OFFICIAL SECURITY BLOG
June 18, 2014 | BY Jovi Umawing
Users of Facebook may feel that familiar feeling dawning upon seeing a post, such as the one below, that is quite reminiscent of a viral hoax that hit the Internet late last year. It’s as vanilla-sounding as it gets this time, however.
Clicking the big, red “Play” button leads users to the third-party website, frvideoss(dot)com/serp/, that looks like Facebook but actually far from it.
Once users attempt to watch the clip, they’re instructed to share it first before they can see it—a tactic typically used by survey scammers.
A popup window lets users log in to the social network if they aren’t yet.
Sharing the video and/or closing the popup loads the page, videolafr(dot)com/eng/, which shows a YouTube clip on the background about a now infamous tale of a drunk man in India who was swallowed by a python—an event Snopes said never really happened. Overlaying this is a small window where users can pick a survey they should answer before they are allowed to finally view the video.
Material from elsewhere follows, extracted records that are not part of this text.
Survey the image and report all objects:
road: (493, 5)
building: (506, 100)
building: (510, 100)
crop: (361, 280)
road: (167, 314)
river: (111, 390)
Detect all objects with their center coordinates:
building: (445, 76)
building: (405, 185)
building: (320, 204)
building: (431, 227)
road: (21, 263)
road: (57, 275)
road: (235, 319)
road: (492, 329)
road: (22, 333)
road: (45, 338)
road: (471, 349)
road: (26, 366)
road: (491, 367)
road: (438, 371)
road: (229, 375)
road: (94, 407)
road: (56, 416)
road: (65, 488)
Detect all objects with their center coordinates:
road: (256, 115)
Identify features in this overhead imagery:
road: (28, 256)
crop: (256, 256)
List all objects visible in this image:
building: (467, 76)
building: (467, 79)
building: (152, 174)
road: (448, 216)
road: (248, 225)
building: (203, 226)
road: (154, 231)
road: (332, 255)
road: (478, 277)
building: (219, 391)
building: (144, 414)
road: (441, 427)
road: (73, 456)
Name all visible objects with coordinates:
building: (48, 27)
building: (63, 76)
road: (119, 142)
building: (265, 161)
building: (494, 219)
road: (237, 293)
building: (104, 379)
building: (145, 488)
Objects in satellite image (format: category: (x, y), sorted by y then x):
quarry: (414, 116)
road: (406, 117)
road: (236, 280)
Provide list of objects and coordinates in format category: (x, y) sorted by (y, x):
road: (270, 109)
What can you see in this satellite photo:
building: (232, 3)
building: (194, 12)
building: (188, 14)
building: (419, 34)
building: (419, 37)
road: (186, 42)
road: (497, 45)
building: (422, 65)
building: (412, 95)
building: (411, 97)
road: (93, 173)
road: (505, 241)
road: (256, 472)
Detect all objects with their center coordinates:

The survey, of course, will depend on the region of the user who access the site. Here’s a sample:
If users decide to get off the page, the scammers, in a last attempt, direct them to a page and offers something that may likely change their minds:
Unfortunately, Twitter users are not far from getting victimized by this scam, too, especially if the Facebook account owner set their posts to reflect to their Twitter stream. Case in point:
Dear Reader, if you see video clips being shared around in your Facebook that promotes sensational headlines, never click, Like, or re-share it.
Online social networks are prone to scams and other web threats, like phishing and malware.
As such, what we see in those sites, good news or bad, must be taken with a grain of salt. Best to just steer clear, warn others, and inform affected account owners that they have been scammed.